# Requirement 1
Recast the rows below as a Markdown table with the columns No. and Line, covering the part that opens with the first line and closes with the line containing "除了我们常见的设计在顶端外，也有一些主导航会在侧边或中间", both included. Number each line and leave out blank lines.

# Selected text
========
In my purple flannels, baggie sweatshirt and slippers, I hurried out the door and down to her mobile. Inside their bedroom, the air felt thick and smelled of mold. The double bed took up most of the room. There was a pressboard dresser, Marilyn’s walker, a Porta Potty, and an overflowing clothes hamper. I recall Richard’s sunken eyes and his skin, pale blue as Forget-me-Nots. His breathing was sporadic.  Looking up at the paneled wall, I noticed a photograph of a young, strong and stellar military man in full-on uniform staring back at me. He was once that man.
I recall feeling slightly uncomfortable in my Make Art Not War sweatshirt.
There he was lying weak, helpless and broken in my arms.
I remember thinking he probably won’t make it through the night.
He made it two more days.

I think it was that morning Marilyn made her way into my heart.
I think it was because of that call she made, that I am missing her this morning as I sit in my new flat sipping Tazo tea wondering if she's making her cup of instant Folgers and watching Regis and Kelly.
========
# Data provided

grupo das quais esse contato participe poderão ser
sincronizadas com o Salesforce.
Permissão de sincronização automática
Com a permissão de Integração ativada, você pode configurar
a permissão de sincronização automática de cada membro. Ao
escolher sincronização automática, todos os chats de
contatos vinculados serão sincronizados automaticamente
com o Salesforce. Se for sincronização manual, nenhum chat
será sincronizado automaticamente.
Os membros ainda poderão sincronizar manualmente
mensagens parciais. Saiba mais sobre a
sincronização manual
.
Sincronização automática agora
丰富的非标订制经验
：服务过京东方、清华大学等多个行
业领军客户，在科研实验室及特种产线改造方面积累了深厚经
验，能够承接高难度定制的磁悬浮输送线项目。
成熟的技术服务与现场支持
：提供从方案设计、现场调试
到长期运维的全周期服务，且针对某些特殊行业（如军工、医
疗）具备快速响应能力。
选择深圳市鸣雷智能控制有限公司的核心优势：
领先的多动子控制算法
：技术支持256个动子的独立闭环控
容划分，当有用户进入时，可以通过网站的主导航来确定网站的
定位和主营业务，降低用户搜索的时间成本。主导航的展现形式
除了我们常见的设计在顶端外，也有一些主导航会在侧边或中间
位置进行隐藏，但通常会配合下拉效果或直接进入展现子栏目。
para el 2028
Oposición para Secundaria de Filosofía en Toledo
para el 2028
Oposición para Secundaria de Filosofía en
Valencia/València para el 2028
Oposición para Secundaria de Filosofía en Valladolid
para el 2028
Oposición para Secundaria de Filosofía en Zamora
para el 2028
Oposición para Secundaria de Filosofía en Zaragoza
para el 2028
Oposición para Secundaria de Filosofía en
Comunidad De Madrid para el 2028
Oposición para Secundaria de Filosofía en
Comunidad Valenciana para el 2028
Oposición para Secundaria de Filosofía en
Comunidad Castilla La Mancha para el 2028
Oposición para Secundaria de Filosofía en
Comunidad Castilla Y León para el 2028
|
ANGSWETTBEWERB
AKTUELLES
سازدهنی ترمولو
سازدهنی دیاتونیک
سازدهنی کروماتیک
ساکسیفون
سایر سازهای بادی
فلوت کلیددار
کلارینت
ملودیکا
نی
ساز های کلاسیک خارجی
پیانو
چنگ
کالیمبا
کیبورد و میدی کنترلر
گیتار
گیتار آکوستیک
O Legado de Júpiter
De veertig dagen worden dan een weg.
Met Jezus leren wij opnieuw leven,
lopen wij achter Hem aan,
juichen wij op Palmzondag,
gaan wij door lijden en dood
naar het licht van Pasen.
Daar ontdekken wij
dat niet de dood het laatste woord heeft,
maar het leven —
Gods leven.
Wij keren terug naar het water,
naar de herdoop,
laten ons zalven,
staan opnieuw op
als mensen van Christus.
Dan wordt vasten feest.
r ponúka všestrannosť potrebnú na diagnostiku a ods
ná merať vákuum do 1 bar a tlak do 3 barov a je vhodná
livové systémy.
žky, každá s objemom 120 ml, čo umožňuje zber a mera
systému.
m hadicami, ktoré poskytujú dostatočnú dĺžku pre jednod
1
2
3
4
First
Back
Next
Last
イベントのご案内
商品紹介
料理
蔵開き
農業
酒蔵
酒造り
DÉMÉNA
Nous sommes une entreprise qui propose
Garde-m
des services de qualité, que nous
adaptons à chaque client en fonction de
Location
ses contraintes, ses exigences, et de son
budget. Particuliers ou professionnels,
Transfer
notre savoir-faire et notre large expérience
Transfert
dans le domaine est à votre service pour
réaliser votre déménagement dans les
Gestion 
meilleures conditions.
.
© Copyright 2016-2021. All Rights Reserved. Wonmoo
========
# Requirement 2
Copy the entire passage about Marilyn and Richard above, word for word.

# Exercise result 1
| No. | Line |
|---|---|
| 1 | grupo das quais esse contato participe poderão ser |
| 2 | sincronizadas com o Salesforce. |
| 3 | Permissão de sincronização automática |
| 4 | Com a permissão de Integração ativada, você pode configurar |
| 5 | a permissão de sincronização automática de cada membro. Ao |
| 6 | escolher sincronização automática, todos os chats de |
| 7 | contatos vinculados serão sincronizados automaticamente |
| 8 | com o Salesforce. Se for sincronização manual, nenhum chat |
| 9 | será sincronizado automaticamente. |
| 10 | Os membros ainda poderão sincronizar manualmente |
| 11 | mensagens parciais. Saiba mais sobre a |
| 12 | sincronização manual |
| 13 | . |
| 14 | Sincronização automática agora |
| 15 | 丰富的非标订制经验 |
| 16 | ：服务过京东方、清华大学等多个行 |
| 17 | 业领军客户，在科研实验室及特种产线改造方面积累了深厚经 |
| 18 | 验，能够承接高难度定制的磁悬浮输送线项目。 |
| 19 | 成熟的技术服务与现场支持 |
| 20 | ：提供从方案设计、现场调试 |
| 21 | 到长期运维的全周期服务，且针对某些特殊行业（如军工、医 |
| 22 | 疗）具备快速响应能力。 |
| 23 | 选择深圳市鸣雷智能控制有限公司的核心优势： |
| 24 | 领先的多动子控制算法 |
| 25 | ：技术支持256个动子的独立闭环控 |
| 26 | 容划分，当有用户进入时，可以通过网站的主导航来确定网站的 |
| 27 | 定位和主营业务，降低用户搜索的时间成本。主导航的展现形式 |
| 28 | 除了我们常见的设计在顶端外，也有一些主导航会在侧边或中间 |

# Exercise result 2
In my purple flannels, baggie sweatshirt and slippers, I hurried out the door and down to her mobile. Inside their bedroom, the air felt thick and smelled of mold. The double bed took up most of the room. There was a pressboard dresser, Marilyn’s walker, a Porta Potty, and an overflowing clothes hamper. I recall Richard’s sunken eyes and his skin, pale blue as Forget-me-Nots. His breathing was sporadic.  Looking up at the paneled wall, I noticed a photograph of a young, strong and stellar military man in full-on uniform staring back at me. He was once that man.
I recall feeling slightly uncomfortable in my Make Art Not War sweatshirt.
There he was lying weak, helpless and broken in my arms.
I remember thinking he probably won’t make it through the night.
He made it two more days.

I think it was that morning Marilyn made her way into my heart.
I think it was because of that call she made, that I am missing her this morning as I sit in my new flat sipping Tazo tea wondering if she's making her cup of instant Folgers and watching Regis and Kelly.